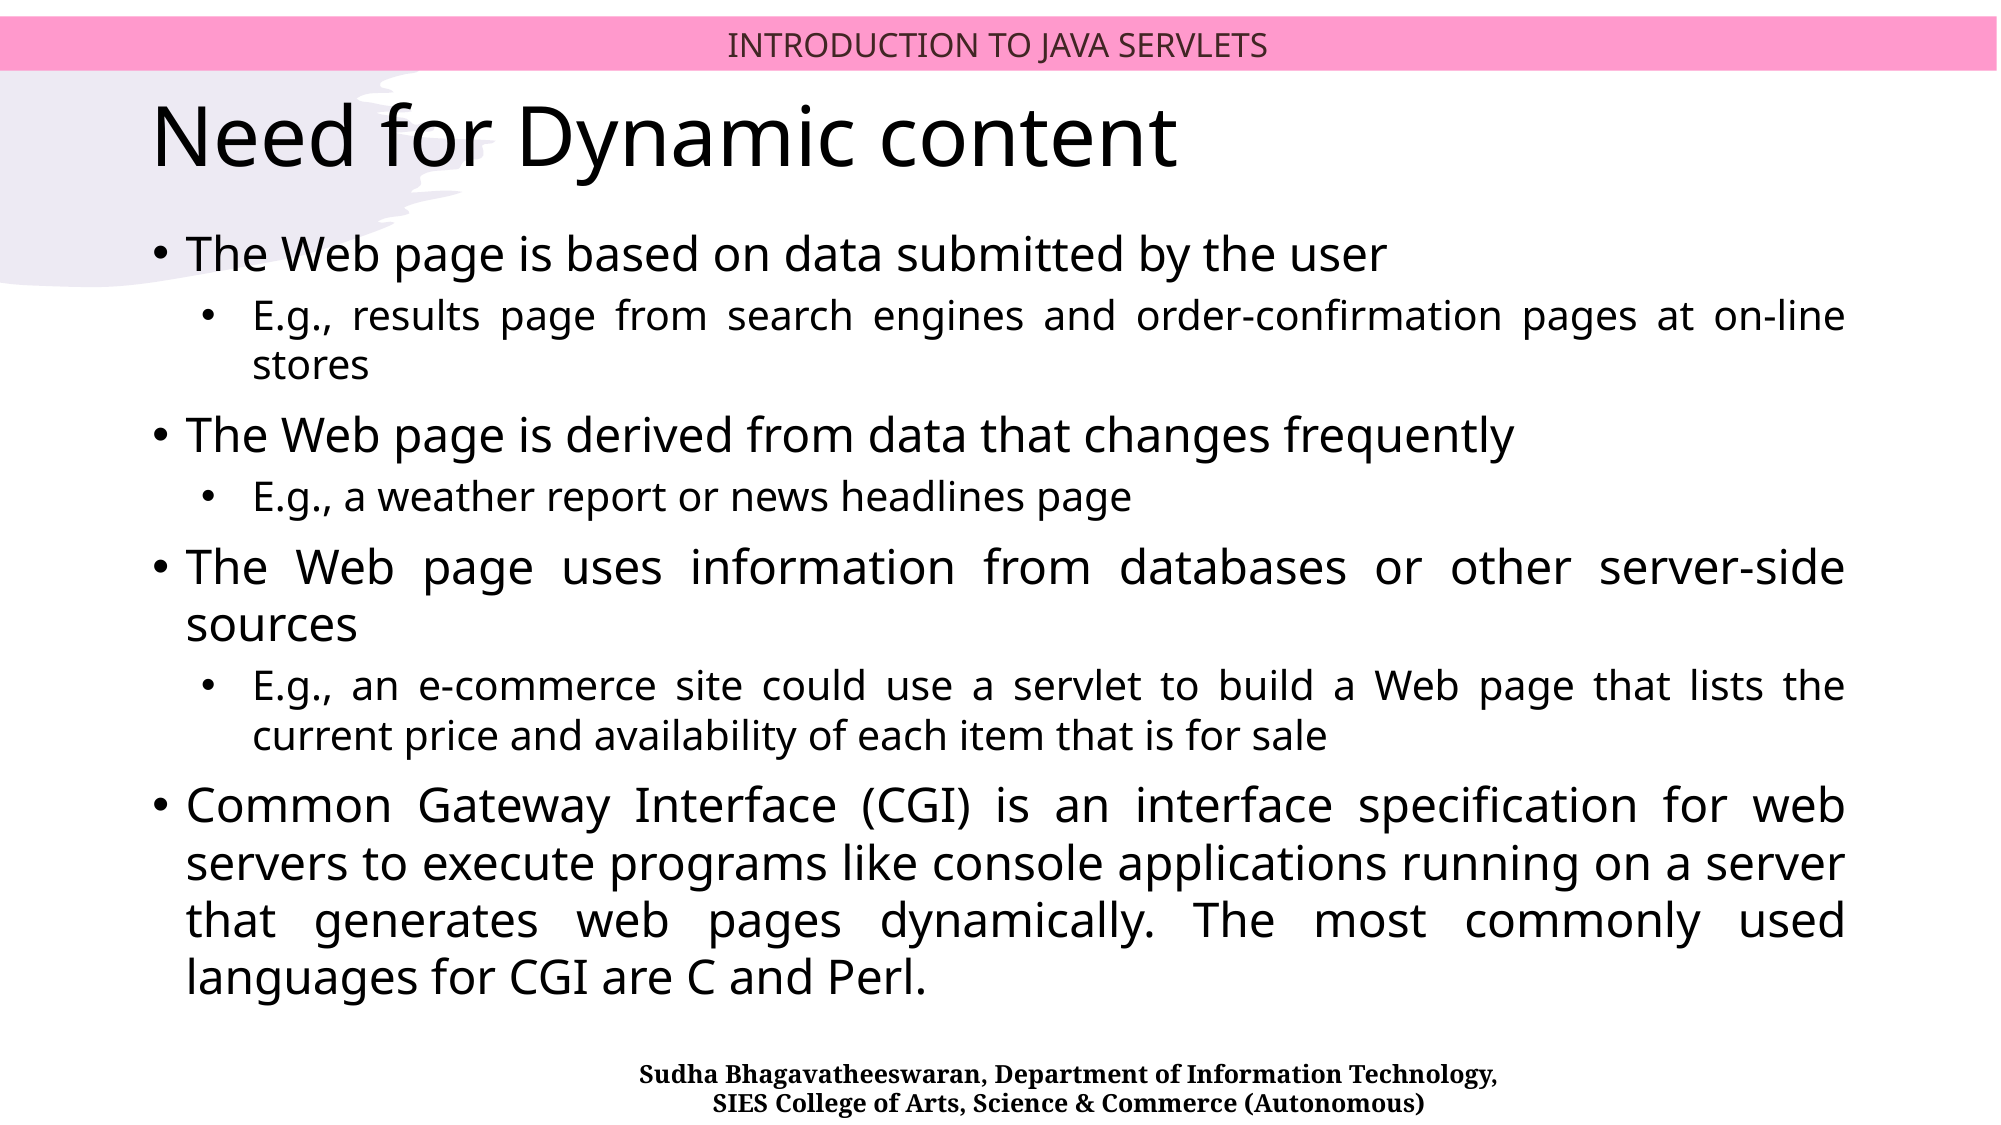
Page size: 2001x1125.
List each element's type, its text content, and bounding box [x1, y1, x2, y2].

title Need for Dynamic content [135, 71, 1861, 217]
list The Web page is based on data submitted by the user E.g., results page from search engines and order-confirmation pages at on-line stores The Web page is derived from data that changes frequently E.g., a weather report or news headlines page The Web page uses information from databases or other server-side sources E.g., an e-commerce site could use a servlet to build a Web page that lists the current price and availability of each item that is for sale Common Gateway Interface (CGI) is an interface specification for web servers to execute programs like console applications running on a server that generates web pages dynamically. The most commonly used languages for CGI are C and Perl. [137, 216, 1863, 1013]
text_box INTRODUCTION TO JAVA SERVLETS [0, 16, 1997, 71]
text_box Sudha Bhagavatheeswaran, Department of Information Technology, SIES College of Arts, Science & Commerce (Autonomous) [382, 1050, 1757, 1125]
════════════════════
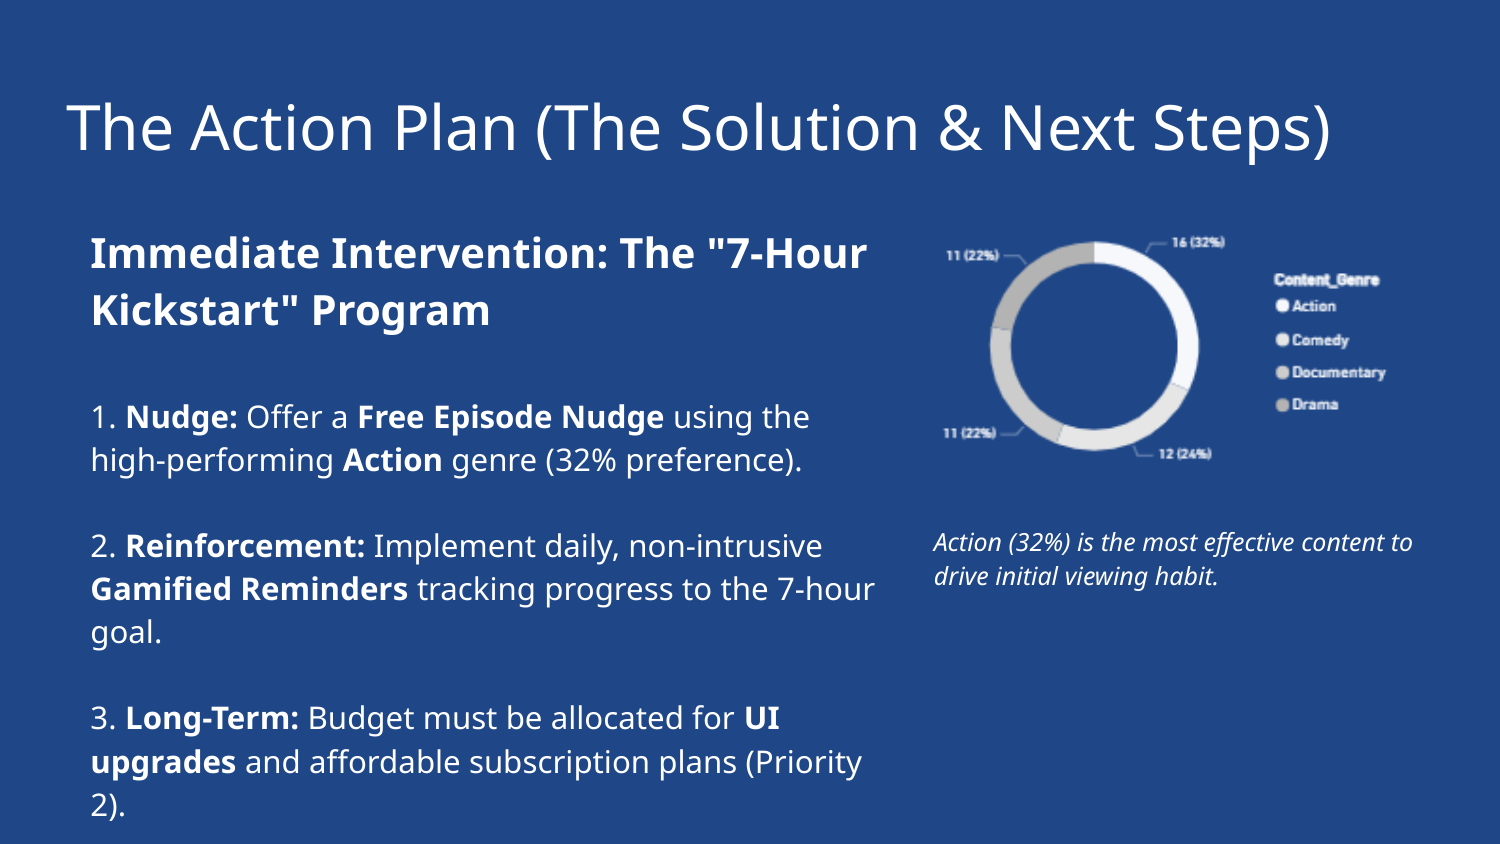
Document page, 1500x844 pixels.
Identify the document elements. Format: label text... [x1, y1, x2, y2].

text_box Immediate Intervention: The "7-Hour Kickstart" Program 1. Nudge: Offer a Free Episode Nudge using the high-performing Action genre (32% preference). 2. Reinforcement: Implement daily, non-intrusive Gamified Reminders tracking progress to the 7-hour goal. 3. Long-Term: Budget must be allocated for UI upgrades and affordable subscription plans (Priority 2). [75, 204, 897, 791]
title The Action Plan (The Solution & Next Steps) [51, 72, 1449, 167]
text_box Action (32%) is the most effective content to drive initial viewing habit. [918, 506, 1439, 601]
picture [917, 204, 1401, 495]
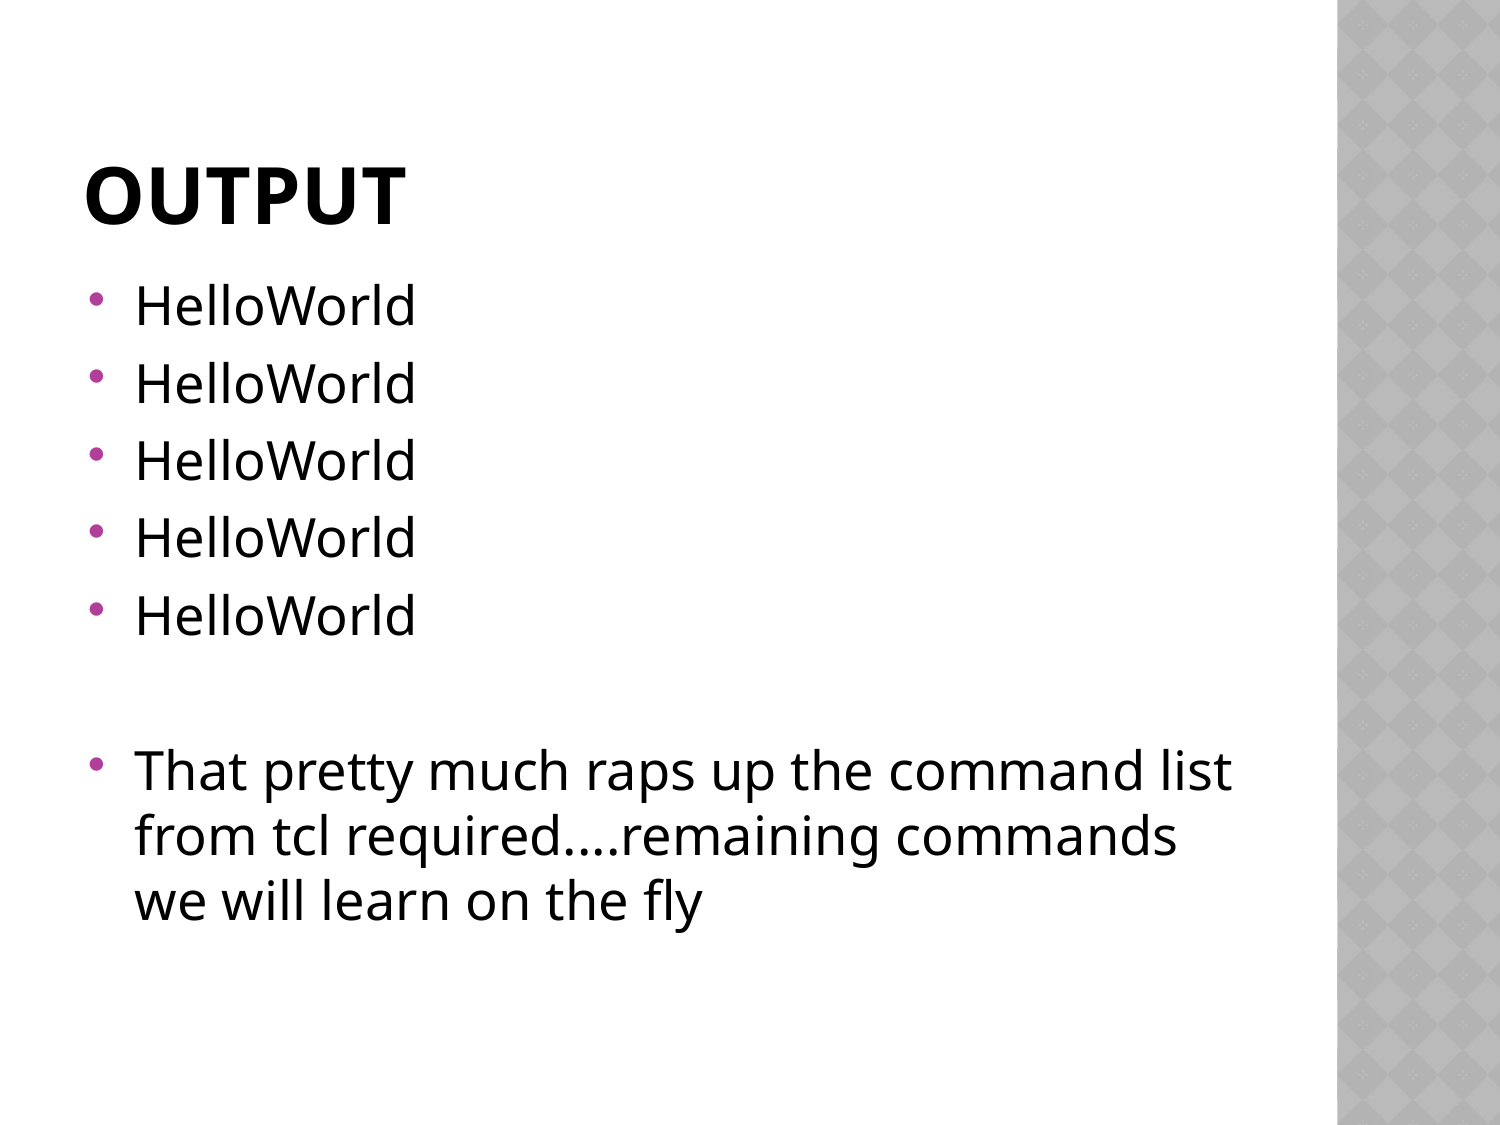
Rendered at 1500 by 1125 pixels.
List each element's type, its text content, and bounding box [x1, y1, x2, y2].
════════════════════
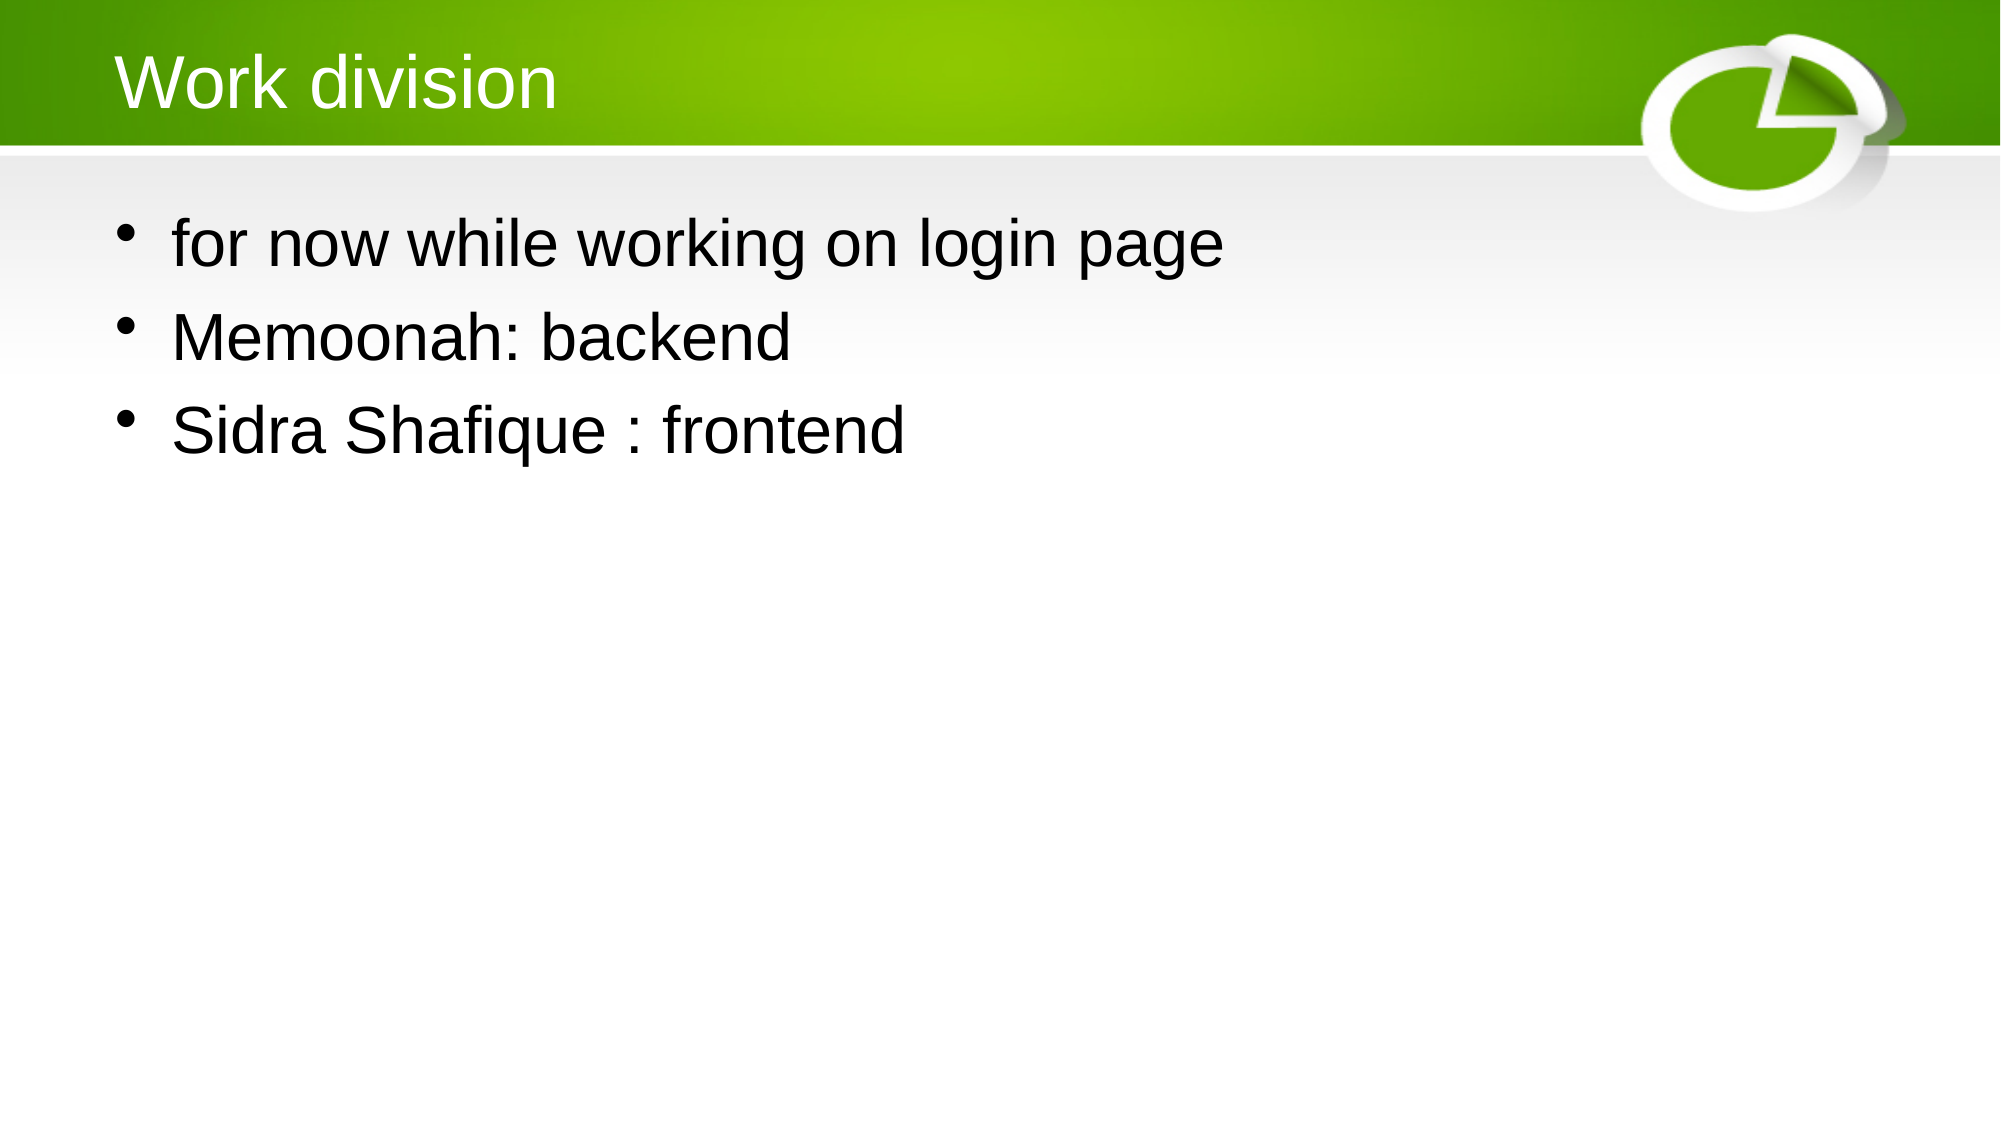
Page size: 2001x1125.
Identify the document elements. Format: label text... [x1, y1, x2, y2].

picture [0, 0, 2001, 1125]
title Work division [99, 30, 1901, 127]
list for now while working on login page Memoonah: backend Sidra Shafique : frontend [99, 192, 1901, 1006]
════════════════════
Work to be completed -> In the listing above, find each line with the word "pixels" and return it.

Task answer ->
Document page, 1500x844 pixels.
Rendered at 1500 by 1125 pixels.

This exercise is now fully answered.